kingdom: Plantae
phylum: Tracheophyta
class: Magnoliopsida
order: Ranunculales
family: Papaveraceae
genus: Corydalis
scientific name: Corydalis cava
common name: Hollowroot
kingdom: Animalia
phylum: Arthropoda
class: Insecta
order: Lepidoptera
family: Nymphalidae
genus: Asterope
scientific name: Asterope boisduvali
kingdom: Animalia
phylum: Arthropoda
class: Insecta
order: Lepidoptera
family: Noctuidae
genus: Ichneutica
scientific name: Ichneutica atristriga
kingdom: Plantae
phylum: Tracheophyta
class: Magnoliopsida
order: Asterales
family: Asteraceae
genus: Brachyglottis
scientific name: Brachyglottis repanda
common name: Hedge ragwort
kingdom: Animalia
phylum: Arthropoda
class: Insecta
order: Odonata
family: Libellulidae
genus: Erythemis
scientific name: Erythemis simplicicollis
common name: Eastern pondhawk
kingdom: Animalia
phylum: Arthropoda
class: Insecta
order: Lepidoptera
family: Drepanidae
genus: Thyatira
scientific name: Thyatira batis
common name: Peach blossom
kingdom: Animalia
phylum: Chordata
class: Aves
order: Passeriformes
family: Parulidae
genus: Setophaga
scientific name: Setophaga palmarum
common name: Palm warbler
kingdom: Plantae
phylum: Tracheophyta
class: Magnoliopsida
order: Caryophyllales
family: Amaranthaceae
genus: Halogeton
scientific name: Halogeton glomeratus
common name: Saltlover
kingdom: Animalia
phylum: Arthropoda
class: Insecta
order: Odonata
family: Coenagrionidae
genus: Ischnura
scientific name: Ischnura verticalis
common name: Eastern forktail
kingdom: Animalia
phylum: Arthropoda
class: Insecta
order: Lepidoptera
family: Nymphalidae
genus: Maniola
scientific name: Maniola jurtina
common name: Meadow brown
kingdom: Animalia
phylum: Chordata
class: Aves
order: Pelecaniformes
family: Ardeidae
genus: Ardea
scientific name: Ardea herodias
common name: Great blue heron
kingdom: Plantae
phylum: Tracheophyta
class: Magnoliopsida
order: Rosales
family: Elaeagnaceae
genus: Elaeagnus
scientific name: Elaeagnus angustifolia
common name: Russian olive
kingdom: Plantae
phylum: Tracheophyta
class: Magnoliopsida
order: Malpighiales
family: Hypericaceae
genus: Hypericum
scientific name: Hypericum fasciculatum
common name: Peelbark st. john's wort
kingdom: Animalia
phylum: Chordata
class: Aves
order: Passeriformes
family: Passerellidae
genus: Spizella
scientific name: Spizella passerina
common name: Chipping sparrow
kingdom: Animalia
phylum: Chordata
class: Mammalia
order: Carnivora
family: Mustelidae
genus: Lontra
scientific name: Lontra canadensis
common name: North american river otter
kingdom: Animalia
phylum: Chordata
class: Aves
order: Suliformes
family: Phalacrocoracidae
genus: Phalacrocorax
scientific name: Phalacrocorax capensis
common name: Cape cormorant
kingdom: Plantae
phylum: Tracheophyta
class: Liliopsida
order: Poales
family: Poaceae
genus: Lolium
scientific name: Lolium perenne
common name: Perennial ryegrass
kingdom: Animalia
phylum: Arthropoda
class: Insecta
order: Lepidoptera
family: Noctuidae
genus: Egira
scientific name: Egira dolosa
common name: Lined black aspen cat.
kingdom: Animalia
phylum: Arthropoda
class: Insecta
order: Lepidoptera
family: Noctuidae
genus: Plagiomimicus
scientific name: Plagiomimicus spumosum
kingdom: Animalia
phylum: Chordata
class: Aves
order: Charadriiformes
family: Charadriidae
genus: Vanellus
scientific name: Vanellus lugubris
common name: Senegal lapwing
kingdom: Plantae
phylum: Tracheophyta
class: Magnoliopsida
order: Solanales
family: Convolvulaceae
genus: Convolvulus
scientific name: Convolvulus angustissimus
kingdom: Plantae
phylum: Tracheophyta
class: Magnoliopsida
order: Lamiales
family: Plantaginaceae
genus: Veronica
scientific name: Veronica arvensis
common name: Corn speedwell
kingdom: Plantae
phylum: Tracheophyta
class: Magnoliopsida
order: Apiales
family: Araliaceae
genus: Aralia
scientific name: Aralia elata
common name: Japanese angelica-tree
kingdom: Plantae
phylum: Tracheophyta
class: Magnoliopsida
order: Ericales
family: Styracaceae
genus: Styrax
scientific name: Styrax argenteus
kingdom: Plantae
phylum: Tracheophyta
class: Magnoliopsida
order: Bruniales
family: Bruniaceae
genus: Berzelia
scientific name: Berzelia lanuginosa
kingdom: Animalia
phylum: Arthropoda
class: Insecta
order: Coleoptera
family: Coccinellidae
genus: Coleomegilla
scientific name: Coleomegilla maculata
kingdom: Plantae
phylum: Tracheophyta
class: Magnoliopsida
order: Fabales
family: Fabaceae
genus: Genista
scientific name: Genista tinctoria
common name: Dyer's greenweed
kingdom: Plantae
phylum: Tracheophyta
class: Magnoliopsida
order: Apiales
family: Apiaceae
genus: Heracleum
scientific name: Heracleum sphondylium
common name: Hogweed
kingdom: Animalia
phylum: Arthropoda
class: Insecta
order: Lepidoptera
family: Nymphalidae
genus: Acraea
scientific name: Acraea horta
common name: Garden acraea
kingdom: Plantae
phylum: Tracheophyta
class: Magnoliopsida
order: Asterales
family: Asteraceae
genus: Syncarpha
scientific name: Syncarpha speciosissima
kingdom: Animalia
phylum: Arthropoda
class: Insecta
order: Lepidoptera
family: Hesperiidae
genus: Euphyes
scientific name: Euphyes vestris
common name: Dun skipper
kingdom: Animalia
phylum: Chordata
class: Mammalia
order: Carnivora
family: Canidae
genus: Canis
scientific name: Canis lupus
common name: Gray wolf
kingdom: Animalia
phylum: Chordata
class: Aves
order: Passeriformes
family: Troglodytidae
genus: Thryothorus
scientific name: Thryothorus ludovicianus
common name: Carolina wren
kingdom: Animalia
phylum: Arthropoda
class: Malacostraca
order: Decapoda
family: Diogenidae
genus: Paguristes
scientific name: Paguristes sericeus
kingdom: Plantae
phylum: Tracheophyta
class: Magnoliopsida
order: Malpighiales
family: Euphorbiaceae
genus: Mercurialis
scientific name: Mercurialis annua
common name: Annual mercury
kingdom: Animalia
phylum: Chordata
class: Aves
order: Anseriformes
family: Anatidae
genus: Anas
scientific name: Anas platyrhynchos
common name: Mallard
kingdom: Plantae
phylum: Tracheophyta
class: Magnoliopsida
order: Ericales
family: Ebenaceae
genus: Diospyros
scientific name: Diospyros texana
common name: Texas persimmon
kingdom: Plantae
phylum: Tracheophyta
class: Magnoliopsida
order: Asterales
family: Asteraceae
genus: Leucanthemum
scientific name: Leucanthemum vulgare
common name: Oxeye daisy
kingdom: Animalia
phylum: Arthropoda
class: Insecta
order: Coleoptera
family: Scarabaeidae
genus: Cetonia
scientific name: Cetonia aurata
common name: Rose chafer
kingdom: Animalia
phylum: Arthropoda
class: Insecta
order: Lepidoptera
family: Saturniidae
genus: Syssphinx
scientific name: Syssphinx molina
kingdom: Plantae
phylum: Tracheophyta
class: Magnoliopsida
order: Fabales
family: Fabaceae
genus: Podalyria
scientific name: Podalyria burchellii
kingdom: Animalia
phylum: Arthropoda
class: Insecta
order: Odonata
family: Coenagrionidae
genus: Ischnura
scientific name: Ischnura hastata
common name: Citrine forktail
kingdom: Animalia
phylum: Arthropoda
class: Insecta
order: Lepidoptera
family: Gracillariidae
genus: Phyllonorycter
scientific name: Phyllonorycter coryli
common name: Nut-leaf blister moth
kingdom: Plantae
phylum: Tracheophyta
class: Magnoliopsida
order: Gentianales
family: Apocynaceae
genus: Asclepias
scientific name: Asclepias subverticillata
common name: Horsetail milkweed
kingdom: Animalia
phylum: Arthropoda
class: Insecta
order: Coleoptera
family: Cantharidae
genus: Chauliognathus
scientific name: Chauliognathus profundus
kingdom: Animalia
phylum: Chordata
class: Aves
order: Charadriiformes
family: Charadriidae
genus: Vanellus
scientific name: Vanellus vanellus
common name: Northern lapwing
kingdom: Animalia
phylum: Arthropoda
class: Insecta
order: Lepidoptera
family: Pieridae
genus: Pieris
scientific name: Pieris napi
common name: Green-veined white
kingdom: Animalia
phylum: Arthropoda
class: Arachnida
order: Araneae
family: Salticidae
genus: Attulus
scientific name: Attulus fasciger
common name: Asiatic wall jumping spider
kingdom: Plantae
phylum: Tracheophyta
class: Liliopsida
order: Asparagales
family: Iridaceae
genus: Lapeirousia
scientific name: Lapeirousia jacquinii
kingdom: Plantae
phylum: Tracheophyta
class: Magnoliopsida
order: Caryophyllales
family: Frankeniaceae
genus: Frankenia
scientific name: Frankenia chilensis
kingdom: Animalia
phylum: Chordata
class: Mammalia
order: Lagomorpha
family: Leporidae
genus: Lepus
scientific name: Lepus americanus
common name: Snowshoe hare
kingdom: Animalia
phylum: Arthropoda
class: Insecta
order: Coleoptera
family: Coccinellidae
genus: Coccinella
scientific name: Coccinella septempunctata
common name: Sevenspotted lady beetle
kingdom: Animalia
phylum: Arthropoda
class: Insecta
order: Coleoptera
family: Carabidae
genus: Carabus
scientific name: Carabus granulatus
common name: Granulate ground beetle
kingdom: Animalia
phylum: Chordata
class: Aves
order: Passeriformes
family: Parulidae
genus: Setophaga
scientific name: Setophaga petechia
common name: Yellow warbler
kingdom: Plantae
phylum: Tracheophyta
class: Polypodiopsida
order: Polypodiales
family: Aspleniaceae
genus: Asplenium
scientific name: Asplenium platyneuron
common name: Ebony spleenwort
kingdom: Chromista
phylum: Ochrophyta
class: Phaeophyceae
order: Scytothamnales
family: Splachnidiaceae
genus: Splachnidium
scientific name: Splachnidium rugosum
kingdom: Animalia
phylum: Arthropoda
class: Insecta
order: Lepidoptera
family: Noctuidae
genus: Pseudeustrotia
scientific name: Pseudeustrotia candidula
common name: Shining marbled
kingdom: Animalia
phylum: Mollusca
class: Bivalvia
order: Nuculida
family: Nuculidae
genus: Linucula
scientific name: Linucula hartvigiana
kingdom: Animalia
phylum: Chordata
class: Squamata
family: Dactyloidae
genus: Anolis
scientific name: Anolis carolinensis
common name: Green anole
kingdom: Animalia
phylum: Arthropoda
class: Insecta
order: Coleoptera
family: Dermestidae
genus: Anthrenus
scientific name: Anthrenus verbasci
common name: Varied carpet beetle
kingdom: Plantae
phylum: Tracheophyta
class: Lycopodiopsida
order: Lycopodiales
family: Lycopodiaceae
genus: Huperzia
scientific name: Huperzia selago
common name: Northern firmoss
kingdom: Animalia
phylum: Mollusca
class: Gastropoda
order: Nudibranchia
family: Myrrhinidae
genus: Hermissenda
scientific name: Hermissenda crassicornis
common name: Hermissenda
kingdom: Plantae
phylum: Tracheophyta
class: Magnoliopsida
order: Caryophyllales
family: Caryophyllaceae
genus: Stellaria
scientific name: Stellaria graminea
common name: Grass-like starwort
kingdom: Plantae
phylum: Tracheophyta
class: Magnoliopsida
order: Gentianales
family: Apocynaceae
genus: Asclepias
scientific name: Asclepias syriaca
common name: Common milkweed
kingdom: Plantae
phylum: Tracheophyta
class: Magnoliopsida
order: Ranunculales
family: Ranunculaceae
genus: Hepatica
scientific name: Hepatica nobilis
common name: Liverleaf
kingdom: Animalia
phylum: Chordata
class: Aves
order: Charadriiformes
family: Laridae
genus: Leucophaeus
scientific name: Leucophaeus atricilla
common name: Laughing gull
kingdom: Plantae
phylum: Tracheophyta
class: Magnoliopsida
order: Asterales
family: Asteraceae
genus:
☆ ☆ ☆ ☆ ☆
Modifiez les lignes comprises entre celle qui contient "common name: Snowshoe hare" et celle qui contient "order: Nudibranchia", incluses. Remplacez "scientific name" par "nom scientifique" sans rien changer d'autre.

▶ [Résultat attendu]
common name: Snowshoe hare
kingdom: Animalia
phylum: Arthropoda
class: Insecta
order: Coleoptera
family: Coccinellidae
genus: Coccinella
nom scientifique: Coccinella septempunctata
common name: Sevenspotted lady beetle
kingdom: Animalia
phylum: Arthropoda
class: Insecta
order: Coleoptera
family: Carabidae
genus: Carabus
nom scientifique: Carabus granulatus
common name: Granulate ground beetle
kingdom: Animalia
phylum: Chordata
class: Aves
order: Passeriformes
family: Parulidae
genus: Setophaga
nom scientifique: Setophaga petechia
common name: Yellow warbler
kingdom: Plantae
phylum: Tracheophyta
class: Polypodiopsida
order: Polypodiales
family: Aspleniaceae
genus: Asplenium
nom scientifique: Asplenium platyneuron
common name: Ebony spleenwort
kingdom: Chromista
phylum: Ochrophyta
class: Phaeophyceae
order: Scytothamnales
family: Splachnidiaceae
genus: Splachnidium
nom scientifique: Splachnidium rugosum
kingdom: Animalia
phylum: Arthropoda
class: Insecta
order: Lepidoptera
family: Noctuidae
genus: Pseudeustrotia
nom scientifique: Pseudeustrotia candidula
common name: Shining marbled
kingdom: Animalia
phylum: Mollusca
class: Bivalvia
order: Nuculida
family: Nuculidae
genus: Linucula
nom scientifique: Linucula hartvigiana
kingdom: Animalia
phylum: Chordata
class: Squamata
family: Dactyloidae
genus: Anolis
nom scientifique: Anolis carolinensis
common name: Green anole
kingdom: Animalia
phylum: Arthropoda
class: Insecta
order: Coleoptera
family: Dermestidae
genus: Anthrenus
nom scientifique: Anthrenus verbasci
common name: Varied carpet beetle
kingdom: Plantae
phylum: Tracheophyta
class: Lycopodiopsida
order: Lycopodiales
family: Lycopodiaceae
genus: Huperzia
nom scientifique: Huperzia selago
common name: Northern firmoss
kingdom: Animalia
phylum: Mollusca
class: Gastropoda
order: Nudibranchia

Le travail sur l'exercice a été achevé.